Start the Riot

| 16 Feb 2015 | 05:39

    "C'mon honey," my mom said to me. "It'll be fun." While I doubted it would be, I also had no desire to sit in the house all day and sweat. My mother didn't believe in liberal use of the central air and it was always a few degrees too warm?approaching comfortable but somehow worse than just baking with a window fan blowing hot air all over the place.

    "I'll get my shirt," I said, and pulled a slightly stained wifebeater over my head.

    She let me drive her big, white Japanese car to Best Buy and I played a jungle tape that a friend had sent me in the mail. This Photek track came on and I turned it up.

    "Listen to that bassline," I said in reverie. "You like it?"

    She looked at me doubtfully, but said, "Well, it sure is...interesting."

    I parked the car between an old, beat pickup and an impossibly large SUV.

    "These guys'll ding my doors," she said as she got out, but we made our way to the sliding glass entrance, trying to escape the wicked Iowa sun.

    Mom headed straight for the appliances and I trailed off, making my way to the music department?thinking that what they lacked in selection, they compensated for in price. Best Buy had driven nearly every privately owned music store out of business by charging eight bucks for the same CD that cost $14 in a Mom 'n' Pop.

    I browsed, looking at hot girls, then back at mediocre discs. There was an impossible amount of fluff with the odd glimmer of... what's this? Atari Teenage Riot. I'd heard a couple of the digital hardcore tracks and seen a video on some late-night MTV programming. That song "Start the Riot" was off the needle. Way aggressive. What the hell was this doing here? They had tons of them, like some punk kid in charge of ordering had played a joke on the Midwest in general. Turning it over to take a look at the track list, I decided that this was a must-have.

    I trekked around and found her in between the washers and dryers and the computer programs. "Mom, can I get this?"

    She gave me that look that she always did when of course she wanted to buy it for me but maybe I hadn't asked very nicely. "Okay," she said with a smile, which made me feel bad for not saying please.

    "Thanks."

    She patted my head, dyed Andy Warhol white the week before. I moved a little out of reach so she wouldn't mess it up.

    We checked out and went back to the car, a blast of heat and moisture befitting Vietnam or the Congo hitting us full force. Taking the bag from my mom, I fished the CD out and unwrapped it. As the plastic came off, so did the cover of the jewel case. "Shit. It's broken."

- [Extracted material]:
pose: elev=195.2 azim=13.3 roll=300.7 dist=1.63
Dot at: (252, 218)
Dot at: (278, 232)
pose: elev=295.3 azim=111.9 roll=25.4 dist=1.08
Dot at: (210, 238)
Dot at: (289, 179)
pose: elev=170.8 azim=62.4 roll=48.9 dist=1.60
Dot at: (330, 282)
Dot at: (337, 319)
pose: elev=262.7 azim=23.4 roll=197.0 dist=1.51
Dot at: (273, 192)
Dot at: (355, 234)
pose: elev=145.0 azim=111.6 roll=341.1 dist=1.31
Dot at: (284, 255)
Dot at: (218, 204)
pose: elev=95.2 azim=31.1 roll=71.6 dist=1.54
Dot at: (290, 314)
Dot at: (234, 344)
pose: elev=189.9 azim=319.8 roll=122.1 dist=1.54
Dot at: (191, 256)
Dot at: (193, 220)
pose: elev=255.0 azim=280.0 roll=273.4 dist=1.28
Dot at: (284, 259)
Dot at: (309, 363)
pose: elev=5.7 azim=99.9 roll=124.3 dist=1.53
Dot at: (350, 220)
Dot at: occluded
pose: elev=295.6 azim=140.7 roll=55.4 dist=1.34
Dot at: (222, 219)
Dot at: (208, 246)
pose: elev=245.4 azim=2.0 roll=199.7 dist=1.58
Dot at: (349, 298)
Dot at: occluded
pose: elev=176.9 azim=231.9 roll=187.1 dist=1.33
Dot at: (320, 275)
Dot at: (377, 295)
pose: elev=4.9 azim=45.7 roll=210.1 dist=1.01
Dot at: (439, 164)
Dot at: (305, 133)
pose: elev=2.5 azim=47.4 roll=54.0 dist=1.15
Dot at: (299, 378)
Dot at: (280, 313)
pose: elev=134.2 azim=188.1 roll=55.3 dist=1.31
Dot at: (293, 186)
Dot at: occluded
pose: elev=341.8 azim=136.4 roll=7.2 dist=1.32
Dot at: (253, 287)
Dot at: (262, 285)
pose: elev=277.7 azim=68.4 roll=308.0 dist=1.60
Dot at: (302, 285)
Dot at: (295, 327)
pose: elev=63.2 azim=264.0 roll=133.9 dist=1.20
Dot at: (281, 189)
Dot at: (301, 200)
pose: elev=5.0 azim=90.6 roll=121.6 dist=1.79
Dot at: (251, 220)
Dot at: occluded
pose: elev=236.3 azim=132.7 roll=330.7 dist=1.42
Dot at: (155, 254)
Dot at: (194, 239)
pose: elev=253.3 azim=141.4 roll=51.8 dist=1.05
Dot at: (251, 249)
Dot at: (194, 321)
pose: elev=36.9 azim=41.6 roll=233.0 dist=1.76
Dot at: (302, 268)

- [Required action]:
Continue the story of the Best Buy trip for the Atari Teenage Riot CD, starting right after the line "Shit. It's broken."

- [Response for this exercise]:
    "Watch your mouth. Here, take the receipt and go back to exchange it."

    I jogged inside and joined the burgeoning line at the checkout. When my turn came, I asked the guy if I could just go and get another one. He told me to wait a second and got on the horn to his manager.

    "We can't give you another, but we will get you another jewel case if you want."

    Eight bucks or a million, I didn't like the thought of broken shit, especially when my mom shelled out the bucks. "Okay. Whatever. That's cool."

    He left the register and all the people in back of me groaned. I would have groaned, too, if I had been in their shoes, but I wasn't. Fuck 'em. Register guy was gone for a couple of minutes and people were heading to other lines. There was a yuppie guy and his girlfriend behind me who kept sighing. They were the kind of people who walk through the mall on weekends with their hands in each other's back pockets and wear matching hats with ironic slogans and so on.

    "What the hell is taking so long?" she asked.

    "This asshole," he replied, nodding toward me.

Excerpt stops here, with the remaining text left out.